* ASSIGNED TASK
Begin at the line containing "3. **Ubuntu Snap" and reproduce every line through the end of the entries below. Nothing else should appear.

======== RECORD EXCERPTS ========

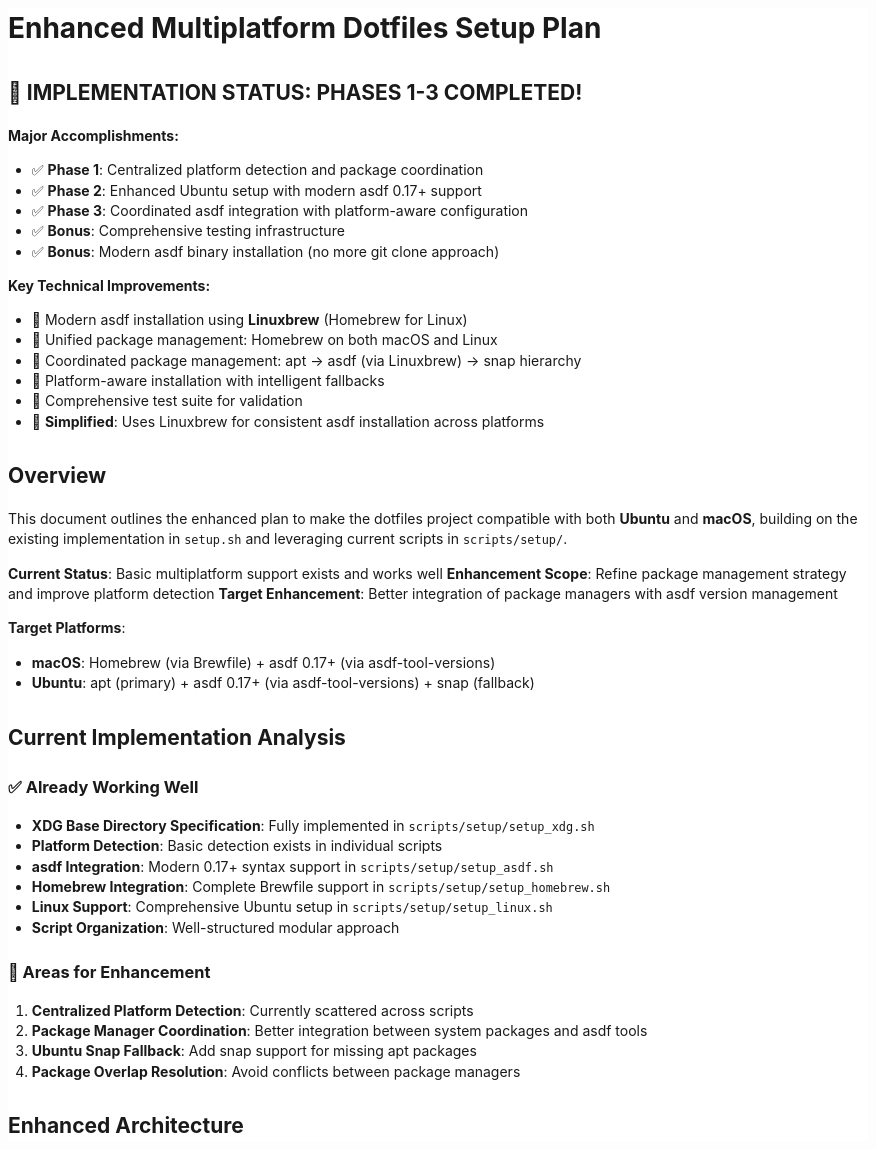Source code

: # Enhanced Multiplatform Dotfiles Setup Plan

## 🎉 **IMPLEMENTATION STATUS: PHASES 1-3 COMPLETED!**

**Major Accomplishments:**
- ✅ **Phase 1**: Centralized platform detection and package coordination
- ✅ **Phase 2**: Enhanced Ubuntu setup with modern asdf 0.17+ support
- ✅ **Phase 3**: Coordinated asdf integration with platform-aware configuration
- ✅ **Bonus**: Comprehensive testing infrastructure
- ✅ **Bonus**: Modern asdf binary installation (no more git clone approach)

**Key Technical Improvements:**
- 🔧 Modern asdf installation using **Linuxbrew** (Homebrew for Linux)
- 🔧 Unified package management: Homebrew on both macOS and Linux
- 🔧 Coordinated package management: apt → asdf (via Linuxbrew) → snap hierarchy
- 🔧 Platform-aware installation with intelligent fallbacks
- 🔧 Comprehensive test suite for validation
- 🔧 **Simplified**: Uses Linuxbrew for consistent asdf installation across platforms

## Overview

This document outlines the enhanced plan to make the dotfiles project compatible with both **Ubuntu** and **macOS**, building on the existing implementation in `setup.sh` and leveraging current scripts in `scripts/setup/`.

**Current Status**: Basic multiplatform support exists and works well
**Enhancement Scope**: Refine package management strategy and improve platform detection
**Target Enhancement**: Better integration of package managers with asdf version management

**Target Platforms**:
- **macOS**: Homebrew (via Brewfile) + asdf 0.17+ (via asdf-tool-versions)
- **Ubuntu**: apt (primary) + asdf 0.17+ (via asdf-tool-versions) + snap (fallback)

## Current Implementation Analysis

### ✅ Already Working Well
- **XDG Base Directory Specification**: Fully implemented in `scripts/setup/setup_xdg.sh`
- **Platform Detection**: Basic detection exists in individual scripts
- **asdf Integration**: Modern 0.17+ syntax support in `scripts/setup/setup_asdf.sh`
- **Homebrew Integration**: Complete Brewfile support in `scripts/setup/setup_homebrew.sh`
- **Linux Support**: Comprehensive Ubuntu setup in `scripts/setup/setup_linux.sh`
- **Script Organization**: Well-structured modular approach

### 🔄 Areas for Enhancement
1. **Centralized Platform Detection**: Currently scattered across scripts
2. **Package Manager Coordination**: Better integration between system packages and asdf tools
3. **Ubuntu Snap Fallback**: Add snap support for missing apt packages
4. **Package Overlap Resolution**: Avoid conflicts between package managers

## Enhanced Architecture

========

* THE ANSWER
3. **Ubuntu Snap Fallback**: Add snap support for missing apt packages
4. **Package Overlap Resolution**: Avoid conflicts between package managers

## Enhanced Architecture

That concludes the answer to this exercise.